Ghirah Politik NU akar rumput Jelang Pilpres 2024
Oleh: KH. Anies Maftuhin
TRIBUNNEWS.COM - Gonjang ganjing perang dingin antara PBNU dan PKB kian riuh. Saling lempar statement dan isu terkait "keberpolitikan" NU, baik sebagai jamaah maupun Jam'iyyah pun bertebaran di media massa dan media sosial.
Realitas perang dingin antara NU sabagai Jam'iyyah dan PKB "gerbang politik" jamaah NU pasca muktamar Lampung ini layak untuk disoroti secara cermat agar dinamika ini cepat terurai, sehingga Jam'iyyah dan jamaah NU bisa segera berkontribusi maksimal bagi kemaslahatan bangsa dan negara.
Adalah fakta bahwa mayoritas jamaah NU atau kaum nahdhiyyin di akar rumput masih mempercayai PKB sabagai kendaraan politik jamaah NU. Bahkan, secara struktural pun pengurus cabang NU di berbagai daerah masih ingin menunjukkan antusiasme mereka pada PKB dengan memberikan dukungan kepada Gus Muhaimin Iskandar untuk menjadi capres 2024.
Sejauh pengamatan saya, situasi serupa tak hanya nampak di Jawa Timur yang merupakan basis PKB, namun juga di daerah daerah lain. Pun, struktural struktural NU di luar Jawa pun punya ghirah yang sama ; memilki calon presiden --bukan wapres-- sendiri dari tubuh NU.
Namun sayang, ghirah yang kuat itu saat ini serasa seperti mendapat intervensi dari PBNU agar tak membesar dan menguat. Dipanggilnya beberapa pengurus PCNU oleh PBNU terkait kegiatan deklarasi dukungan kepada Gus Muhaimin sebagai capres 2024 adalah bukti tekanan "politis" tersebut.
Secara organisasi, mungkin tak salah bila Gus Yahya (GY) mengambil kebijakan tersebut. Namun, secara sosial politik, kebijakan itu menurut hemat penulis justru terlihat sebagai tindakan melawan arus dan nurani kaum nahdhiyyin yang ingin menyatukan aspirasi politiknya agar lebih optimal di panggung berbangsa dan bernegara.
Masuknya representasi partai partai politik selain PKB di kepengurusan PBNU juga menjadi soal tersendiri bagi akar rumput nahdhiyyin, baik struktural maupun kultural. Pasalnya, kondisi tersebut akan menjadi salah satu penyebab apirasi politik warga nahdhiyyin terpolarisasi dan bias dengan aneka kepentingan yang tak bisa dijamin keberpihakannya pada falsafah politik NU.

====

- **PETUNJUK TUGAS**
Kutip dengan tepat bagian teks sumber tentang ghirah politik NU jelang Pilpres 2024 yang diawali "Realitas perang dingin" dan diakhiri "dari tubuh NU.".

====

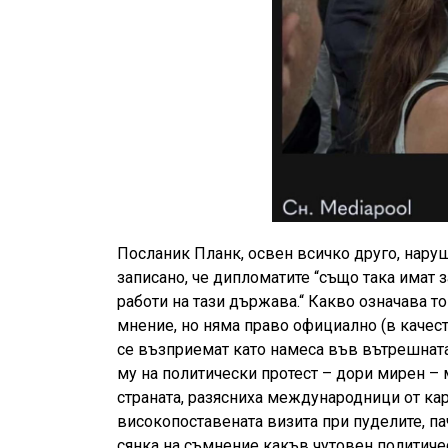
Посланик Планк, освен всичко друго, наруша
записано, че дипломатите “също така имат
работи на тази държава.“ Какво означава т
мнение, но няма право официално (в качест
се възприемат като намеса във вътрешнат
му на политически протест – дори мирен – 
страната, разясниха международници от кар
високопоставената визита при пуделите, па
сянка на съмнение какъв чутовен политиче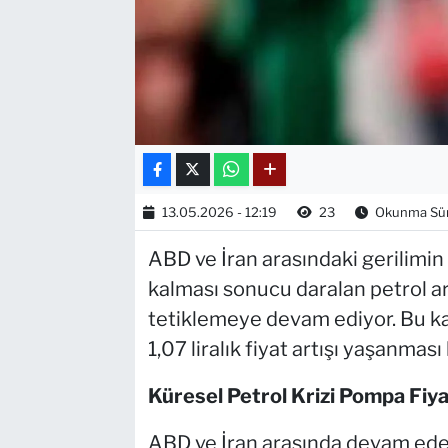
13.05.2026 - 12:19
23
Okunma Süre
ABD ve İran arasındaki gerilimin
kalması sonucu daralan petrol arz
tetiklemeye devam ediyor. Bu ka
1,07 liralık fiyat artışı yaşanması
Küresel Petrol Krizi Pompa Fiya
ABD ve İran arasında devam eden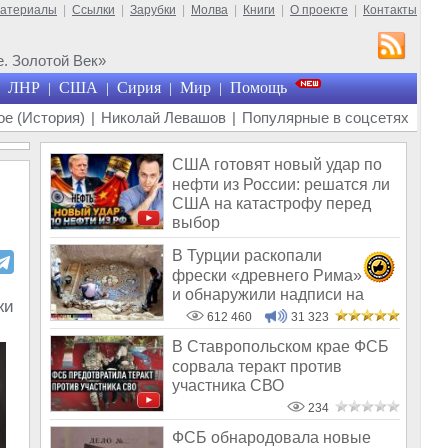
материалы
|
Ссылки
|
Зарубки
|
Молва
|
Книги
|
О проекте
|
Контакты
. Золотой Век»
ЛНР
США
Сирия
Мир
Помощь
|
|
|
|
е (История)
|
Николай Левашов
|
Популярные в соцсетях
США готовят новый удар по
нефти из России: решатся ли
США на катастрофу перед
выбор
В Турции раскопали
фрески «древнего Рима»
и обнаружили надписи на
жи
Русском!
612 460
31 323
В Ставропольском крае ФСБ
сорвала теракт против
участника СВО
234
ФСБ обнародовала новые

====

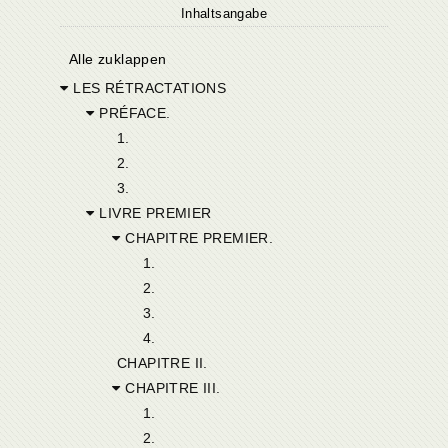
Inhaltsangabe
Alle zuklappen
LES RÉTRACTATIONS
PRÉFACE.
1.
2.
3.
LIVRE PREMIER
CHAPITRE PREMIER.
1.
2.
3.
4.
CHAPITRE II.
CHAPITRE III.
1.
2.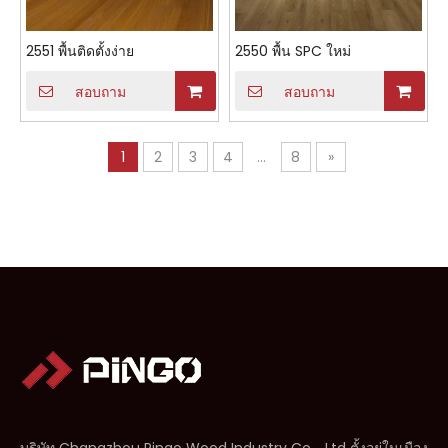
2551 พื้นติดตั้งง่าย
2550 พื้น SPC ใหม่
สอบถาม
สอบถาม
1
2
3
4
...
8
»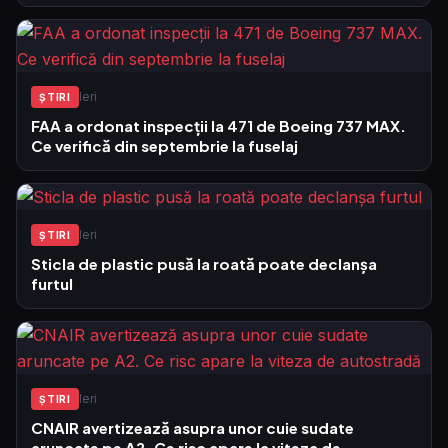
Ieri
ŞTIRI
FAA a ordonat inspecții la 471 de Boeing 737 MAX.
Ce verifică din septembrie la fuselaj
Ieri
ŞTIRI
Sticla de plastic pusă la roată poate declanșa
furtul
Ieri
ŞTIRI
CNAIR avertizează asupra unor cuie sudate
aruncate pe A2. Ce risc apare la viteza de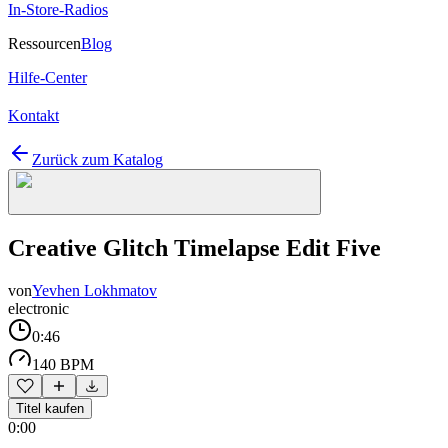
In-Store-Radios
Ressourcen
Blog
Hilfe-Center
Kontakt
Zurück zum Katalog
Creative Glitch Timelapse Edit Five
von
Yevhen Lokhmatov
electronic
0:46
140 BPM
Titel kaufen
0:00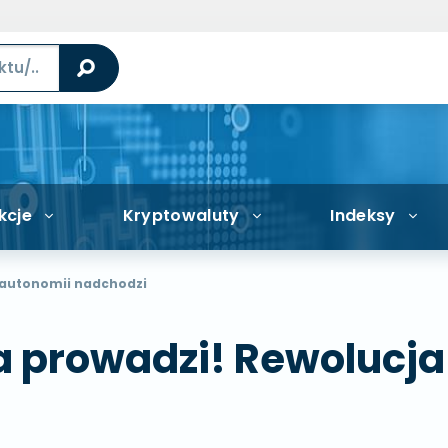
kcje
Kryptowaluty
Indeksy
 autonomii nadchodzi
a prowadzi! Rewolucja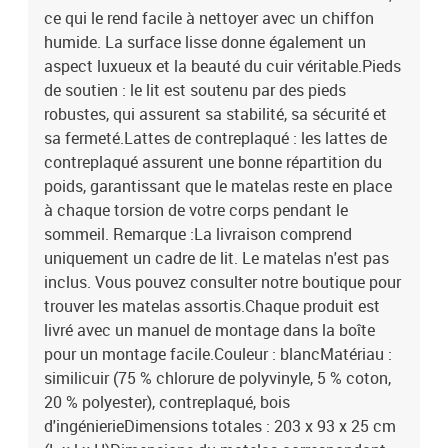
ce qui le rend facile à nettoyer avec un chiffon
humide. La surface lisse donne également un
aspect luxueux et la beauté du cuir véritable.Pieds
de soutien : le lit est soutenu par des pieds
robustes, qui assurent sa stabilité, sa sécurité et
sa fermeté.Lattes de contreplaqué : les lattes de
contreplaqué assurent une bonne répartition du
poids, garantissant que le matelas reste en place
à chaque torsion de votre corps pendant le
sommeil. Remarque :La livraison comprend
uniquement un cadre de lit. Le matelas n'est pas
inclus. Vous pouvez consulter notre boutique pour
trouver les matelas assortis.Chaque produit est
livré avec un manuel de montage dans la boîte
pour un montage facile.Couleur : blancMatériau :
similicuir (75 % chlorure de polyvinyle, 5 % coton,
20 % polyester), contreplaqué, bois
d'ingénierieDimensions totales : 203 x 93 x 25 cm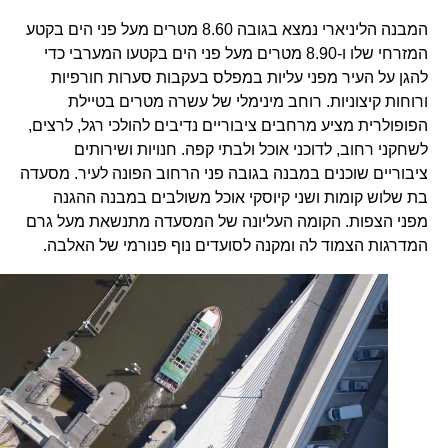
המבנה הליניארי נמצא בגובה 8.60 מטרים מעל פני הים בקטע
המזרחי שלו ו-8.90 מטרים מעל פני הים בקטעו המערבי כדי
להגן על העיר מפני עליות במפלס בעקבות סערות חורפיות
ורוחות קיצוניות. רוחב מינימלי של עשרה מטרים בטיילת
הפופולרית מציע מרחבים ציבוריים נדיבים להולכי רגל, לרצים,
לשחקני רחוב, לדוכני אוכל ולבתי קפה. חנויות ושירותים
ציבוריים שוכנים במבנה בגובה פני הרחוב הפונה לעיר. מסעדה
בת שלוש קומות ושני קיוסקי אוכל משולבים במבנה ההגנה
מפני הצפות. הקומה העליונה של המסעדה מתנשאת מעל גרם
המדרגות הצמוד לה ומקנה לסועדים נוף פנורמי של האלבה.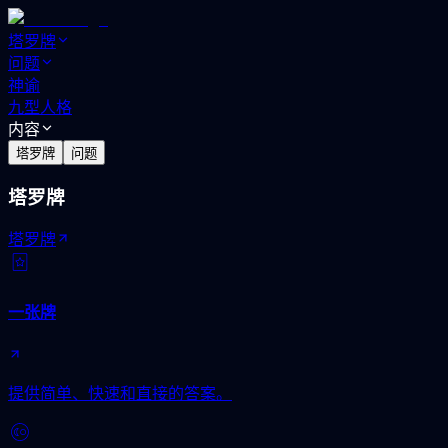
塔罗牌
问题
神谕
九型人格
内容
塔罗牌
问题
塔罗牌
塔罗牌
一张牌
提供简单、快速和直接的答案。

====

- **JAWABAN LATIHAN**
Realitas perang dingin antara NU sabagai Jam'iyyah dan PKB "gerbang politik" jamaah NU pasca muktamar Lampung ini layak untuk disoroti secara cermat agar dinamika ini cepat terurai, sehingga Jam'iyyah dan jamaah NU bisa segera berkontribusi maksimal bagi kemaslahatan bangsa dan negara.
Adalah fakta bahwa mayoritas jamaah NU atau kaum nahdhiyyin di akar rumput masih mempercayai PKB sabagai kendaraan politik jamaah NU. Bahkan, secara struktural pun pengurus cabang NU di berbagai daerah masih ingin menunjukkan antusiasme mereka pada PKB dengan memberikan dukungan kepada Gus Muhaimin Iskandar untuk menjadi capres 2024.
Sejauh pengamatan saya, situasi serupa tak hanya nampak di Jawa Timur yang merupakan basis PKB, namun juga di daerah daerah lain. Pun, struktural struktural NU di luar Jawa pun punya ghirah yang sama ; memilki calon presiden --bukan wapres-- sendiri dari tubuh NU.